__PROVIDED RECORDS__

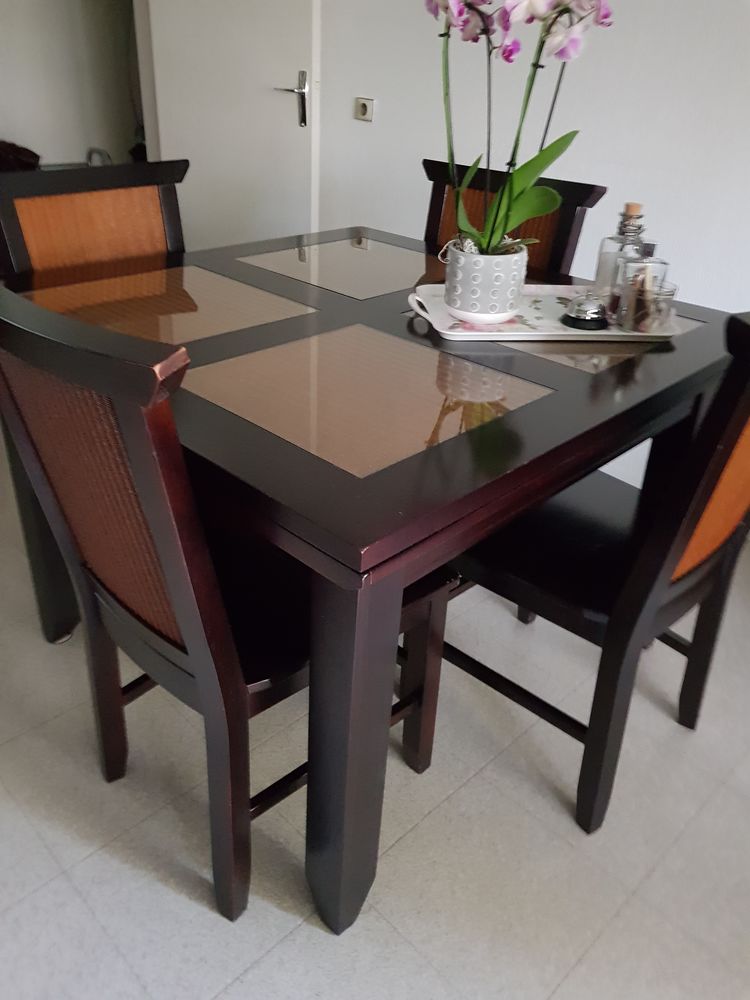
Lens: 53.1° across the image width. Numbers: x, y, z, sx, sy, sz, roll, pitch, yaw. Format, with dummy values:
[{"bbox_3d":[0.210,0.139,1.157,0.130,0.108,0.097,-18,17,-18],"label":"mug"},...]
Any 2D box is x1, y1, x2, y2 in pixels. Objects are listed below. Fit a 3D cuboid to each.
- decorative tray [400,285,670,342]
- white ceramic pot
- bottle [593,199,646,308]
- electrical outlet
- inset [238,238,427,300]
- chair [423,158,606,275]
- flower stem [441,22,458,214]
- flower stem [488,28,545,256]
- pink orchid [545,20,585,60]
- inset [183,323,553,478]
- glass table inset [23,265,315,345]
[{"bbox_3d":[0.292,-0.350,1.388,0.470,0.027,0.318,-1,30,-7],"label":"decorative tray"},{"bbox_3d":[0.195,-0.387,1.340,0.136,0.119,0.136,2,30,-1],"label":"white ceramic pot"},{"bbox_3d":[0.469,-0.461,1.425,0.085,0.187,0.085,2,30,-1],"label":"bottle"},{"bbox_3d":[-0.042,-1.459,2.809,0.081,0.081,0.013,28,38,35],"label":"electrical outlet"},{"bbox_3d":[-0.026,-0.531,1.699,0.404,0.006,0.417,28,38,35],"label":"inset"},{"bbox_3d":[0.147,-0.297,1.893,0.505,0.950,0.530,28,38,35],"label":"chair"},{"bbox_3d":[0.124,-0.605,1.213,0.020,0.281,0.015,-6,30,3],"label":"flower stem"},{"bbox_3d":[0.229,-0.578,1.224,0.022,0.336,0.018,9,29,-5],"label":"flower stem"},{"bbox_3d":[0.293,-0.705,1.154,0.062,0.055,0.040,26,37,34],"label":"pink orchid"},{"bbox_3d":[-0.022,-0.165,1.073,0.405,0.006,0.403,28,38,35],"label":"inset"},{"bbox_3d":[-0.386,-0.356,1.364,0.404,0.006,0.403,28,38,35],"label":"glass table inset"}]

__WHAT YOU WILL DO__
Reproduce all entries without any change, and omit the pictures.

__ANSWER FOR THE TASK__
Lens: 53.1° across the image width. Numbers: x, y, z, sx, sy, sz, roll, pitch, yaw. Format, with dummy values:
[{"bbox_3d":[0.210,0.139,1.157,0.130,0.108,0.097,-18,17,-18],"label":"mug"},...]
Any 2D box is x1, y1, x2, y2 in pixels. Objects are listed below. Fit a 3D cuboid to each.
- decorative tray [400,285,670,342]
- white ceramic pot
- bottle [593,199,646,308]
- electrical outlet
- inset [238,238,427,300]
- chair [423,158,606,275]
- flower stem [441,22,458,214]
- flower stem [488,28,545,256]
- pink orchid [545,20,585,60]
- inset [183,323,553,478]
- glass table inset [23,265,315,345]
[{"bbox_3d":[0.292,-0.350,1.388,0.470,0.027,0.318,-1,30,-7],"label":"decorative tray"},{"bbox_3d":[0.195,-0.387,1.340,0.136,0.119,0.136,2,30,-1],"label":"white ceramic pot"},{"bbox_3d":[0.469,-0.461,1.425,0.085,0.187,0.085,2,30,-1],"label":"bottle"},{"bbox_3d":[-0.042,-1.459,2.809,0.081,0.081,0.013,28,38,35],"label":"electrical outlet"},{"bbox_3d":[-0.026,-0.531,1.699,0.404,0.006,0.417,28,38,35],"label":"inset"},{"bbox_3d":[0.147,-0.297,1.893,0.505,0.950,0.530,28,38,35],"label":"chair"},{"bbox_3d":[0.124,-0.605,1.213,0.020,0.281,0.015,-6,30,3],"label":"flower stem"},{"bbox_3d":[0.229,-0.578,1.224,0.022,0.336,0.018,9,29,-5],"label":"flower stem"},{"bbox_3d":[0.293,-0.705,1.154,0.062,0.055,0.040,26,37,34],"label":"pink orchid"},{"bbox_3d":[-0.022,-0.165,1.073,0.405,0.006,0.403,28,38,35],"label":"inset"},{"bbox_3d":[-0.386,-0.356,1.364,0.404,0.006,0.403,28,38,35],"label":"glass table inset"}]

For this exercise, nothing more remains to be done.